AIFMD II explained

In November 2021, as part of the broader package of measures within the Capital Markets Union, the European Commission finalised the draft amendment text in connection with the Alternative Investment Fund Managers Directive (AIFMD) in a set of amendments referred to as AIFMD II.

AIFMD II has been presented to both the European Council and the European Parliament for their comments and a final text will be published in the EU Official Journal once this process is completed, with implementation required two years after that. We can therefore expect changes to take effect in 2024/25.

Which AIFMD II changes will impact Jersey?

Jersey is a ‘third country’ from a European Union perspective and provides excellent third country access to the EU’s investors through National Private Placement Regimes (NPPR).

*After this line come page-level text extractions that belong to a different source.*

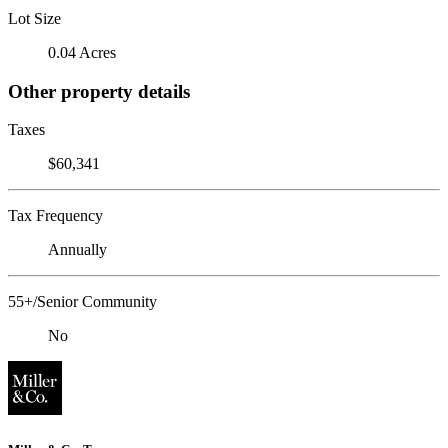
Lot Size
0.04 Acres
Other property details
Taxes
$60,341
Tax Frequency
Annually
55+/Senior Community
No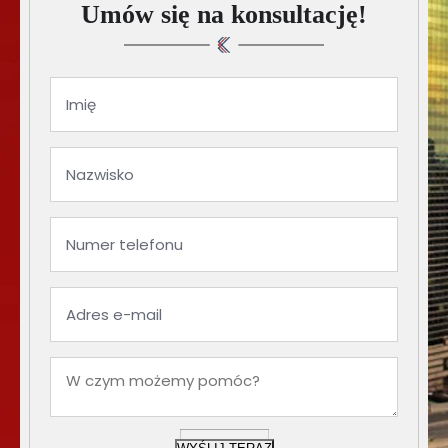
Umów się na konsultację!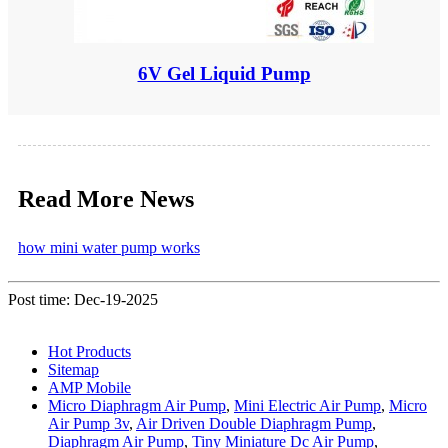
6V Gel Liquid Pump
Read More News
how mini water pump works
Post time: Dec-19-2025
Hot Products
Sitemap
AMP Mobile
Micro Diaphragm Air Pump
,
Mini Electric Air Pump
,
Micro
Air Pump 3v
,
Air Driven Double Diaphragm Pump
,
Diaphragm Air Pump
,
Tiny Miniature Dc Air Pump
,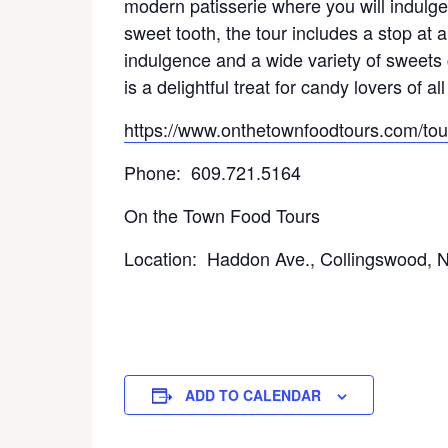
modern patisserie where you will indulge 
sweet tooth, the tour includes a stop at 
indulgence and a wide variety of sweets c
is a delightful treat for candy lovers of al
https://www.onthetownfoodtours.com/tour
Phone: 609.721.5164
On the Town Food Tours
Location: Haddon Ave., Collingswood, 
ADD TO CALENDAR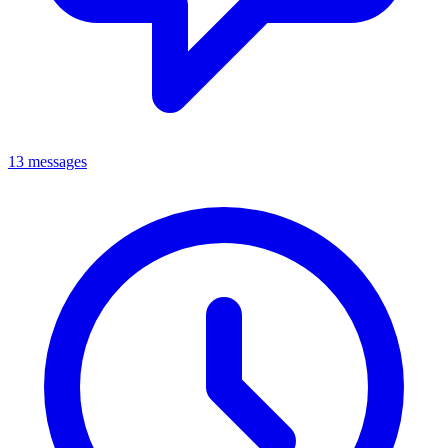
13 messages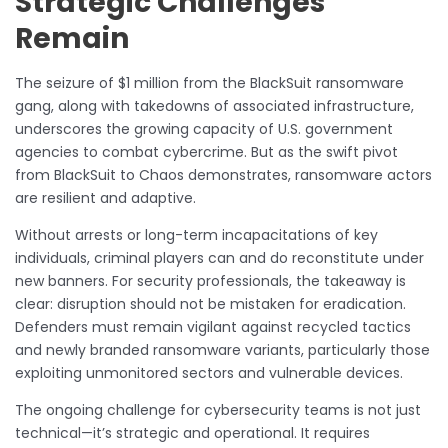
Strategic Challenges
Remain
The seizure of $1 million from the BlackSuit ransomware
gang, along with takedowns of associated infrastructure,
underscores the growing capacity of U.S. government
agencies to combat cybercrime. But as the swift pivot
from BlackSuit to Chaos demonstrates, ransomware actors
are resilient and adaptive.
Without arrests or long-term incapacitations of key
individuals, criminal players can and do reconstitute under
new banners. For security professionals, the takeaway is
clear: disruption should not be mistaken for eradication.
Defenders must remain vigilant against recycled tactics
and newly branded ransomware variants, particularly those
exploiting unmonitored sectors and vulnerable devices.
The ongoing challenge for cybersecurity teams is not just
technical—it’s strategic and operational. It requires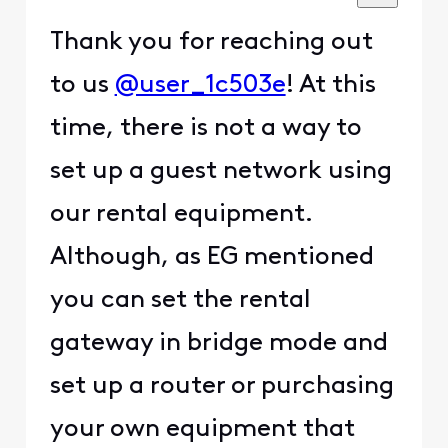
Thank you for reaching out
to us
@user_1c503e
! At this
time, there is not a way to
set up a guest network using
our rental equipment.
Although, as EG mentioned
you can set the rental
gateway in bridge mode and
set up a router or purchasing
your own equipment that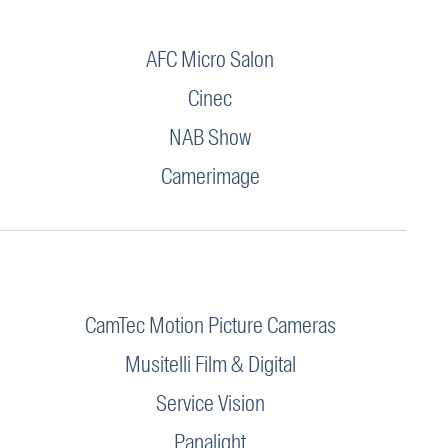
AFC Micro Salon
Cinec
NAB Show
Camerimage
CamTec Motion Picture Cameras
Musitelli Film & Digital
Service Vision
Panalight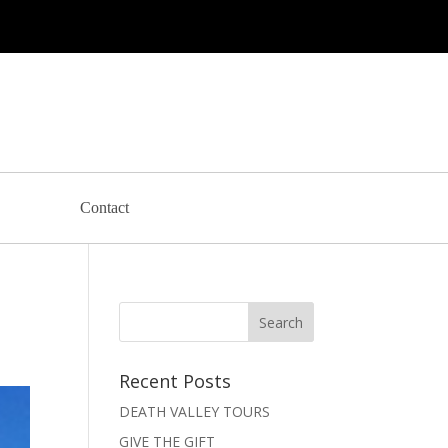
Contact
Recent Posts
DEATH VALLEY TOURS
GIVE THE GIFT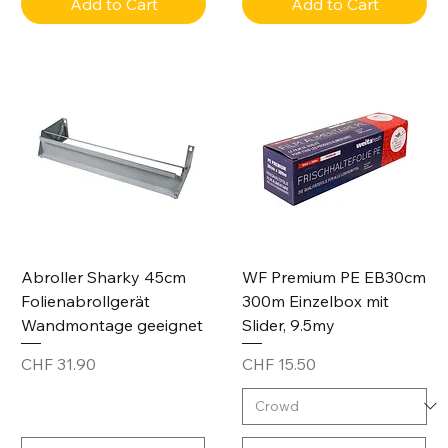
Add to Cart
Add to Cart
Abroller Sharky 45cm
WF Premium PE EB30cm
Folienabrollgerät
300m Einzelbox mit
Wandmontage geeignet
Slider, 9.5my
Price
Price
CHF 31.90
CHF 15.50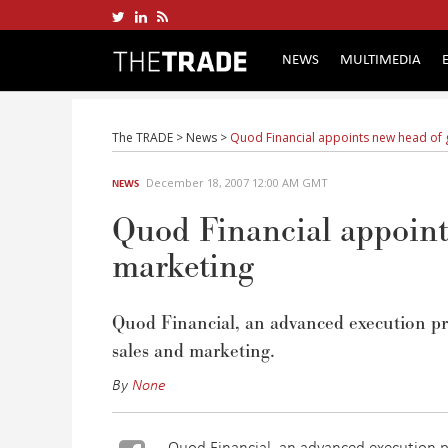
NEWS
MULTIMEDIA
The TRADE
>
News
>
Quod Financial appoints new head of 
December 18, 2007 12:00 AM GMT
NEWS
Quod Financial appoints
marketing
Quod Financial, an advanced execution pro
sales and marketing.
By
None
Quod Financial, an advanced execution p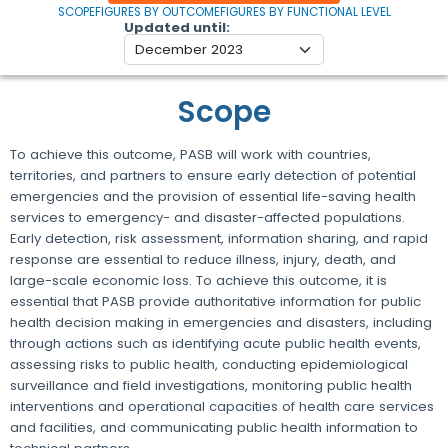
SCOPE
FIGURES BY OUTCOME
FIGURES BY FUNCTIONAL LEVEL
Updated until
Scope
To achieve this outcome, PASB will work with countries,
territories, and partners to ensure early detection of potential
emergencies and the provision of essential life-saving health
services to emergency- and disaster-affected populations.
Early detection, risk assessment, information sharing, and rapid
response are essential to reduce illness, injury, death, and
large-scale economic loss. To achieve this outcome, it is
essential that PASB provide authoritative information for public
health decision making in emergencies and disasters, including
through actions such as identifying acute public health events,
assessing risks to public health, conducting epidemiological
surveillance and field investigations, monitoring public health
interventions and operational capacities of health care services
and facilities, and communicating public health information to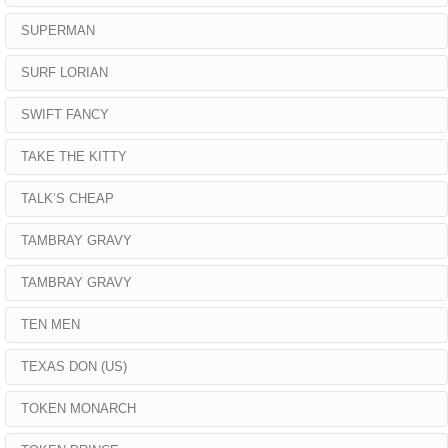
SUPERMAN
SURF LORIAN
SWIFT FANCY
TAKE THE KITTY
TALK’S CHEAP
TAMBRAY GRAVY
TAMBRAY GRAVY
TEN MEN
TEXAS DON (US)
TOKEN MONARCH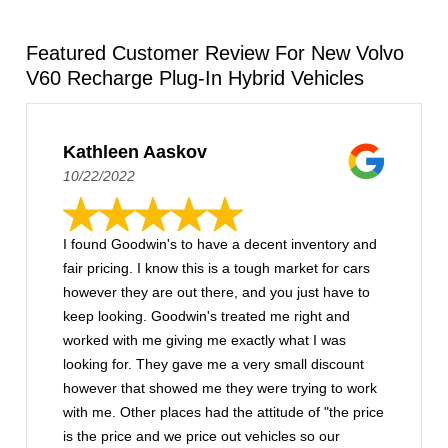
Featured Customer Review For New Volvo
V60 Recharge Plug-In Hybrid Vehicles
Kathleen Aaskov
10/22/2022
I found Goodwin's to have a decent inventory and
fair pricing. I know this is a tough market for cars
however they are out there, and you just have to
keep looking. Goodwin's treated me right and
worked with me giving me exactly what I was
looking for. They gave me a very small discount
however that showed me they were trying to work
with me. Other places had the attitude of "the price
is the price and we price out vehicles so our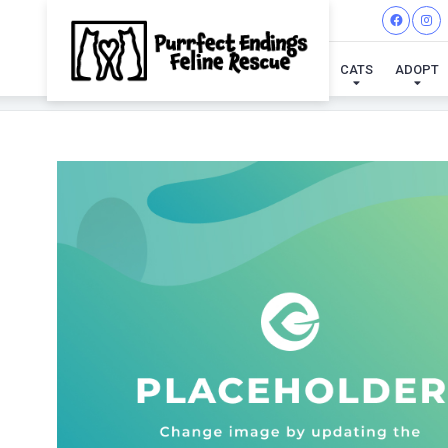
CATS
ADOPT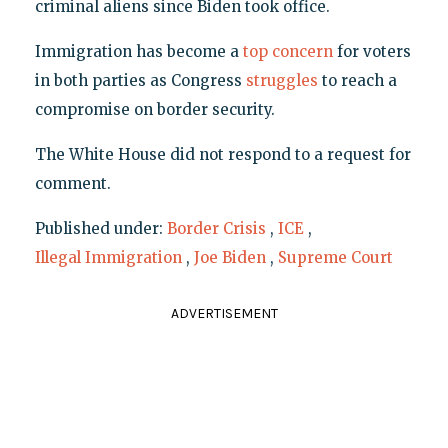
criminal aliens since Biden took office.
Immigration has become a
top concern
for voters
in both parties as Congress
struggles
to reach a
compromise on border security.
The White House did not respond to a request for
comment.
Published under:
Border Crisis
,
ICE
,
Illegal Immigration
,
Joe Biden
,
Supreme Court
ADVERTISEMENT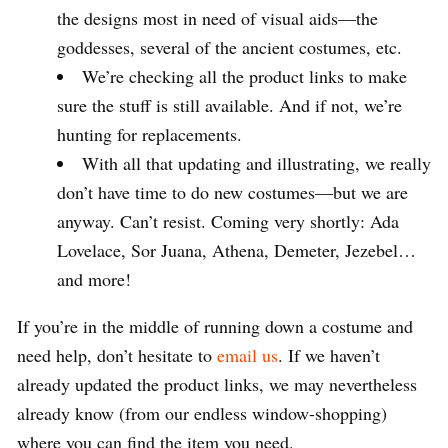
the designs most in need of visual aids—the
goddesses, several of the ancient costumes, etc.
We’re checking all the product links to make
sure the stuff is still available. And if not, we’re
hunting for replacements.
With all that updating and illustrating, we really
don’t have time to do new costumes—but we are
anyway. Can’t resist. Coming very shortly: Ada
Lovelace, Sor Juana, Athena, Demeter, Jezebel…
and more!
If you’re in the middle of running down a costume and
need help, don’t hesitate to
email us
. If we haven’t
already updated the product links, we may nevertheless
already know (from our endless window-shopping)
where you can find the item you need.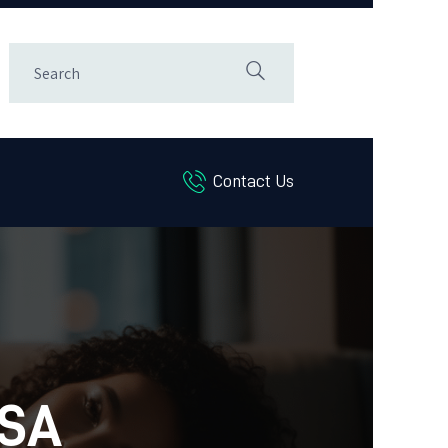
Contact Us
LSA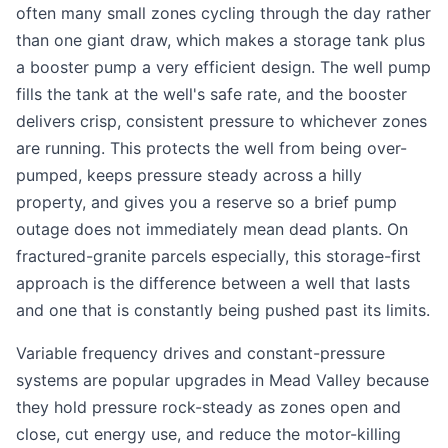
often many small zones cycling through the day rather
than one giant draw, which makes a storage tank plus
a booster pump a very efficient design. The well pump
fills the tank at the well's safe rate, and the booster
delivers crisp, consistent pressure to whichever zones
are running. This protects the well from being over-
pumped, keeps pressure steady across a hilly
property, and gives you a reserve so a brief pump
outage does not immediately mean dead plants. On
fractured-granite parcels especially, this storage-first
approach is the difference between a well that lasts
and one that is constantly being pushed past its limits.
Variable frequency drives and constant-pressure
systems are popular upgrades in Mead Valley because
they hold pressure rock-steady as zones open and
close, cut energy use, and reduce the motor-killing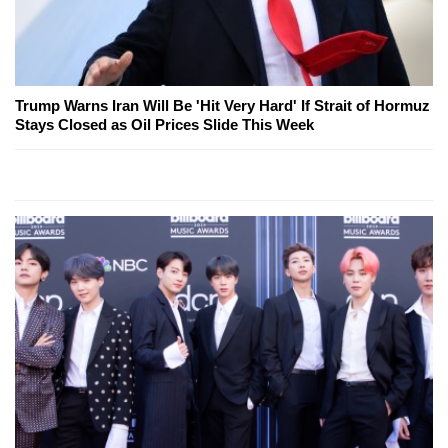
Trump Warns Iran Will Be 'Hit Very Hard' If Strait of Hormuz
Stays Closed as Oil Prices Slide This Week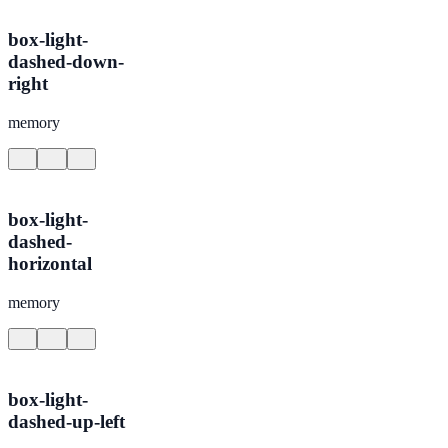
box-light-
dashed-down-
right
memory
box-light-
dashed-
horizontal
memory
box-light-
dashed-up-left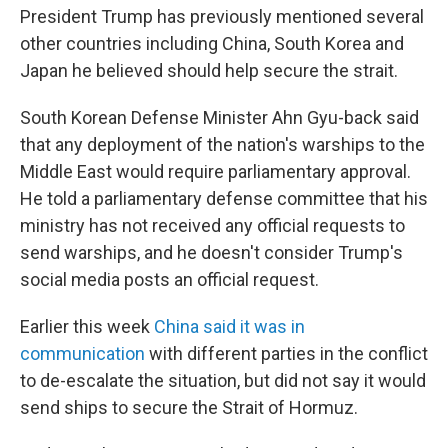
President Trump has previously mentioned several
other countries including China, South Korea and
Japan he believed should help secure the strait.
South Korean Defense Minister Ahn Gyu-back said
that any deployment of the nation's warships to the
Middle East would require parliamentary approval.
He told a parliamentary defense committee that his
ministry has not received any official requests to
send warships, and he doesn't consider Trump's
social media posts an official request.
Earlier this week
China said it was in
communication
with different parties in the conflict
to de-escalate the situation, but did not say it would
send ships to secure the Strait of Hormuz.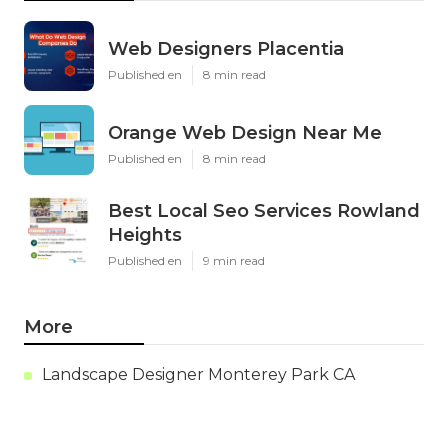
Web Designers Placentia
Published en
8 min read
Orange Web Design Near Me
Published en
8 min read
Best Local Seo Services Rowland
Heights
Published en
9 min read
More
Landscape Designer Monterey Park CA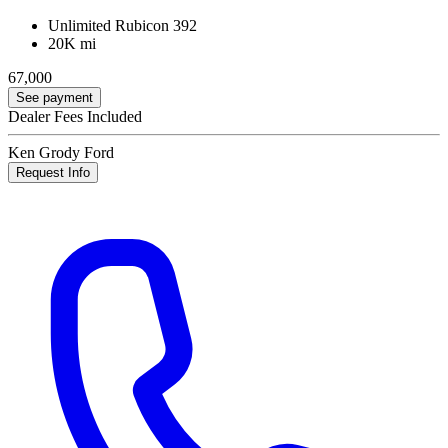
Unlimited Rubicon 392
20K mi
67,000
See payment
Dealer Fees Included
Ken Grody Ford
Request Info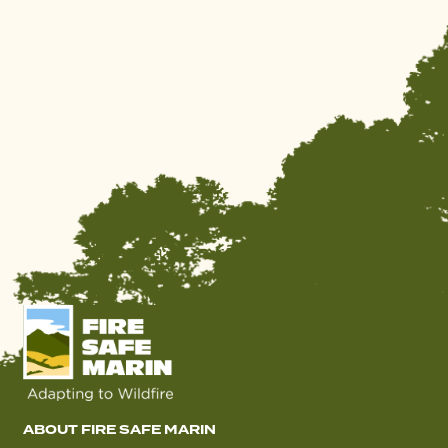
ABOUT FIRE SAFE MARIN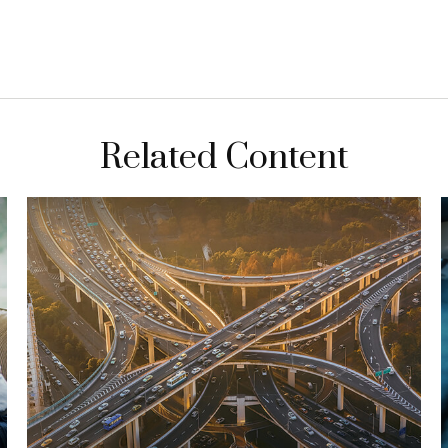
Related Content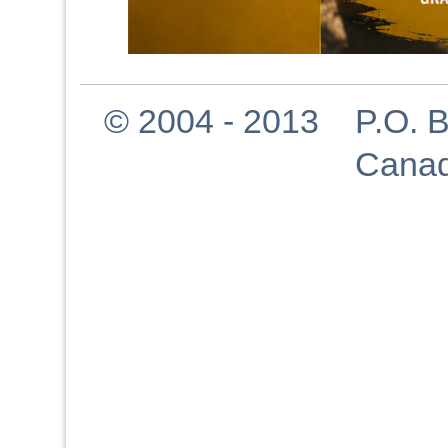
© 2004 - 2013 P.O. Bo
Canad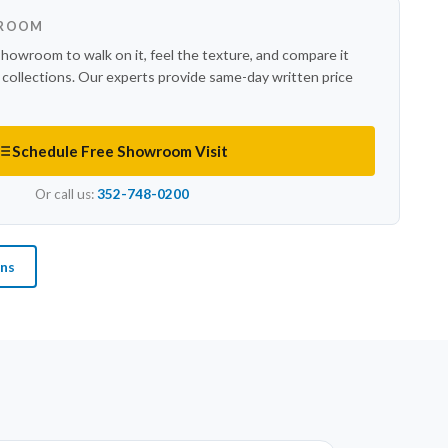
WROOM
showroom to walk on it, feel the texture, and compare it
r collections. Our experts provide same-day written price
Schedule Free Showroom Visit
Or call us:
352-748-0200
ons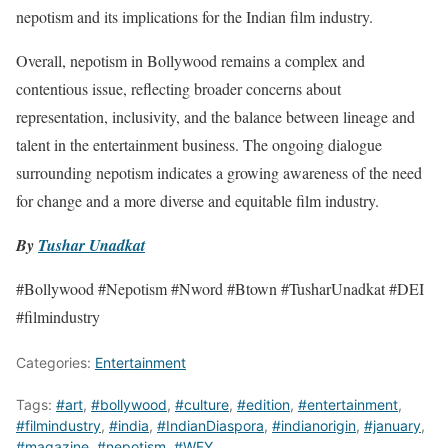
nepotism and its implications for the Indian film industry.
Overall, nepotism in Bollywood remains a complex and
contentious issue, reflecting broader concerns about
representation, inclusivity, and the balance between lineage and
talent in the entertainment business. The ongoing dialogue
surrounding nepotism indicates a growing awareness of the need
for change and a more diverse and equitable film industry.
By
Tushar Unadkat
#Bollywood #Nepotism #Nword #Btown #TusharUnadkat #DEI
#filmindustry
Categories:
Entertainment
Tags:
#art
,
#bollywood
,
#culture
,
#edition
,
#entertainment
,
#filmindustry
,
#india
,
#IndianDiaspora
,
#indianorigin
,
#january
,
#magazine
,
#nepotism
,
#WFY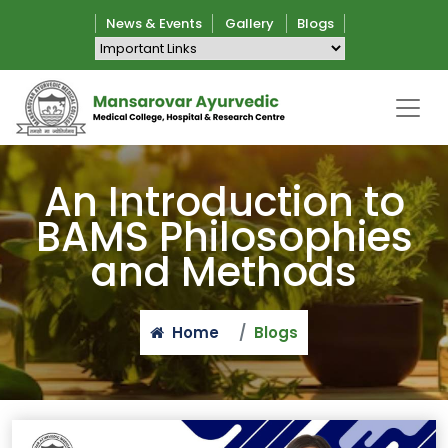
News & Events
Gallery
Blogs
An Introduction to
BAMS Philosophies
and Methods
Home
Blogs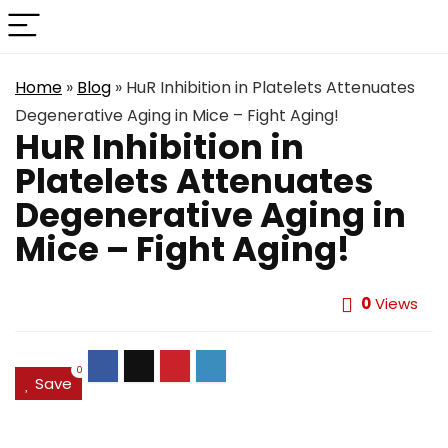
Home
»
Blog
»
HuR Inhibition in Platelets Attenuates
Degenerative Aging in Mice – Fight Aging!
HuR Inhibition in
Platelets Attenuates
Degenerative Aging in
Mice – Fight Aging!
0
Views
0
Save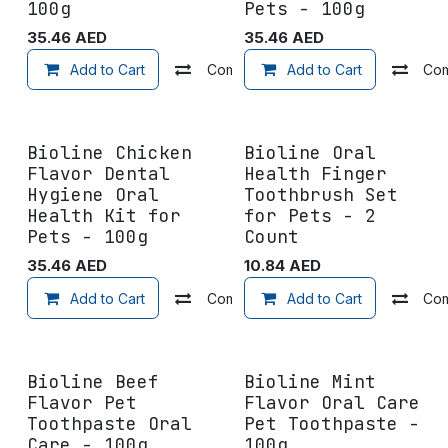
100g
Pets - 100g
35.46
AED
35.46
AED
Add to Cart
Compare
Add to Cart
Add to wishlist
Co
Bioline Chicken
Bioline Oral
Flavor Dental
Health Finger
Hygiene Oral
Toothbrush Set
Health Kit for
for Pets - 2
Pets - 100g
Count
35.46
AED
10.84
AED
Add to Cart
Compare
Add to Cart
Add to wishlist
Co
Bioline Beef
Bioline Mint
Flavor Pet
Flavor Oral Care
Toothpaste Oral
Pet Toothpaste -
Care - 100g
100g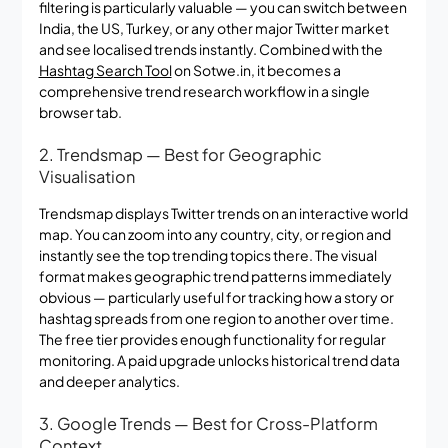
filtering is particularly valuable — you can switch between
India, the US, Turkey, or any other major Twitter market
and see localised trends instantly. Combined with the
Hashtag Search Tool
on Sotwe.in, it becomes a
comprehensive trend research workflow in a single
browser tab.
2. Trendsmap — Best for Geographic
Visualisation
Trendsmap displays Twitter trends on an interactive world
map. You can zoom into any country, city, or region and
instantly see the top trending topics there. The visual
format makes geographic trend patterns immediately
obvious — particularly useful for tracking how a story or
hashtag spreads from one region to another over time.
The free tier provides enough functionality for regular
monitoring. A paid upgrade unlocks historical trend data
and deeper analytics.
3. Google Trends — Best for Cross-Platform
Context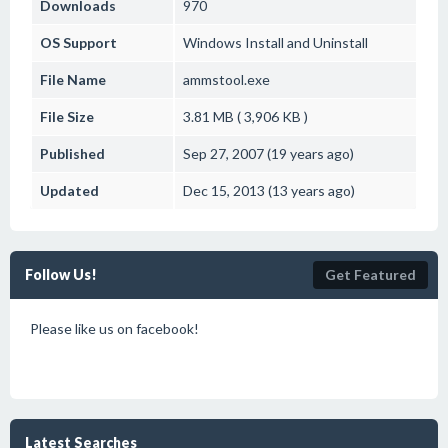
Downloads
970
OS Support
Windows
Install and Uninstall
File Name
ammstool.exe
File Size
3.81 MB ( 3,906 KB )
Published
Sep 27, 2007 (19 years ago)
Updated
Dec 15, 2013 (13 years ago)
Follow Us!
Get Featured
Please like us on facebook!
Latest Searches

The changes relating to the NPPR regime concern new requirements for non-EU AIFMs to market EU or non-EU AIFs through NPPR and will be added under Article 42 AIFMD, as follows:

(i) the third country where the non-EU AIFM or the non-EU AIF is established is not listed on the EU list of non-cooperative jurisdictions for tax purposes,

(ii)the third country has signed a qualifying agreement on the exchange of information in tax matters with the Member State where the marketing takes place, and

(iii) the third country is not identified as a high-risk country according to the latest European laws against money laundering.

The same changes have been made to Art 36 (EU AIFMS marketing non-EU AIFs without a passport in the EU).

What is the impact on Jersey's fund industry?

Jersey’s government is strongly committed to compliance with international standards and as a result there is no expected negative impact on Jersey. Taking each of the changes in turn:

(i) Jersey is recognised by the EU as a co-operative jurisdiction for tax purposes,

(ii) Jersey has signed a qualifying agreement on the exchange of information in tax matters with EU Member States, and

(iii) Jersey is not identified as a high-risk country according to the latest European laws against money laundering.

 

What about other fund jurisdictions?

EU (or ‘onshore’) jurisdictions such as Luxembourg

The change under the AIFMD II proposals is significant and have the likely consequence of adding further cost and complexity to establishing and running an AIFM in an EU jurisdiction where the full scope of the directive applies.

The reality is that few managers need blanket access to all EU Member States, meaning the NPPR route offers clear advantages. Importantly, the benefits of a Jersey manager can apply wherever the funds themselves are domiciled, be it in Jersey or elsewhere.

Other third-country jurisdictions

Within the amendments to NPPR regime, there is the potential for significant impact on certain third countries which are, or might be, blacklisted for EU tax or AML purposes. The AIFMD II proposal introduces a new moving target within the NPPR eco-system, and this will increase the importance of choosing a fund domicile such as Jersey, with good credentials on complying with both international and EU tax and AML standards.

* European Commission 2018 figures show only 3% of fund managers market to 3 or more EU member states.